Restaurants

Breakfast for Dinner Recap

July 19 2013 - 4:56 PM

I saw Nothing Can Hurt Me, a great documentary about the star-crossed ’70’s band, Big Star.  One of the movie’s many voices, in describing the band’s beautiful, timeless music, reiterated an interesting description for the purpose of art.  He stated that art’s purpose is to capture a moment so that it seems as though time has stopped.  Itself an art form, fine dining can also achieve such a level of quality and impact so that, momentarily, the progression of time for the patron seemingly stands still.  Trenchermen’s five-course Breakfast For Dinner proved as an example of such a senses-gripping dining experience.  A moment that was distinctly breakfast was followed by another moment that captured dinner.
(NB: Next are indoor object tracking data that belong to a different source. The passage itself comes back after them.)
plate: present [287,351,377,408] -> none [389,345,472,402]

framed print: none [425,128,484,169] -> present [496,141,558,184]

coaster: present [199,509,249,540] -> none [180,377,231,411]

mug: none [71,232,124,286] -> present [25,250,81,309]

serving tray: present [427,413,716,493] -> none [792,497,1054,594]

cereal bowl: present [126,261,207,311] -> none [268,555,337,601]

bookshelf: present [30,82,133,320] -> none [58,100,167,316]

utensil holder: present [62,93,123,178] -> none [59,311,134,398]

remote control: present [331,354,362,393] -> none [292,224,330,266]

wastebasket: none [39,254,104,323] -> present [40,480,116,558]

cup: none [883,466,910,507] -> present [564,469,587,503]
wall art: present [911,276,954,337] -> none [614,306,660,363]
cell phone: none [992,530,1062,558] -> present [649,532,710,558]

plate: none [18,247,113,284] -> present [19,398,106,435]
Through a reinvention of traditional breakfast fare, the chef uplifted breakfast to haute cuisine, distilling familiar flavors to concepts and toying with the palate while staying within the margins of accessibility.

A perfect example of this artistry occurred right at the outset during hors d’oeuvres with smoked chicken rillettes.  Delicate and crisp, the creamy chicken and the crumbly pastry wedge together formed a satisfying contrast of textures. Tomato gazpacho similarly pulled together disparate elements, merging a devilishly light, green creamy texture with a a slight and unexpected heat.  Perhaps the only ordinary element in any dish was a tater tot, but the accompanying creamy, savory hackleback caviar pointed it all toward another dimension.  The drink pairing was delightful as well.  Described as the Trencher-mosa, this vodka-and-peach-liqueur-based drink mixed with soda water was an ideal refreshment and proved as the perfect introduction for the evening’s festivities, particularly given the oppressive Chicago summer heat.

The rectangular, centrally-situated bar, where we enjoyed the Trencher-mosa, adds a warm and classy element to the interior.  Dim lighting, ribbed, wooden tap handles, and an array of curious-looking liquor bottles stacked high on shelves made for an inviting bar scene.

To start dinner, course one cleverly disguised an omelet in pink color, sliced lengthwise so that the egg looked like smoked salmon.  Its warm, soft texture effortlessly melted in your mouth.  Crunchy pecans contrasted nicely with the egg, and was solidly backed by an astringent, honeyed sherry.  Course two’s deconstructed bagels and lox featured succulent, tender salmon and a bagel so crispy that it mimicked a donut, spread with a mustard cream cheese which balanced creamy with spicy.   A biscuity, off-dry, prosecco complemented this dish, and helped me recall upscale New York hotel brunches.

Course three was the most challenging, as it offered bacon-stuffed bacon, popcorn grits and “apple” chiles, all paired with California riesling. However it may have been the winning course of the evening. The popcorn grits carried an pleasing pop, the chiles were properly zesty, and the savory, chewy Canadian bacon was delectable. Paring the bacon with a riesling proved to be a dynamite move, as its tartness tamed the bacon’s fat, while the salty bacon emphasized the wine’s moderate fruitiness.

The fourth, and final-non-dessert, course appeared at first blush to be the most ordinary:  New York strip loin, poached egg, potatoes, and pickled asparagus.  But with a culinary flourish.  The fluffy egg, round, and soft poached, was fun to crack open.  Truffle oil rendered the potatoes into a decadently crispy treat that effortlessly collapsed upon the slightest bite.  I now am sure that pickled asparagus is simply irresistible.  A round-but-zesty Spanish red somehow maintained order among these myriad flavors.

Finally, the fifth course was dessert, a “French toast,” which was really a banana pudding brownie with whisky caramel drizzle, alongside ice cream and streusel.  I loved the way that the banana creation dissolved on my palate, leaving behind a nutty caramel flavor with mellow cinnamon notes.  This round was well-paired with a caramel-forward Muscat.

Breakfast for Dinner appeared to be well-received by Chicago foodies who shared the experienced of this singular dining experience, if only for the moment.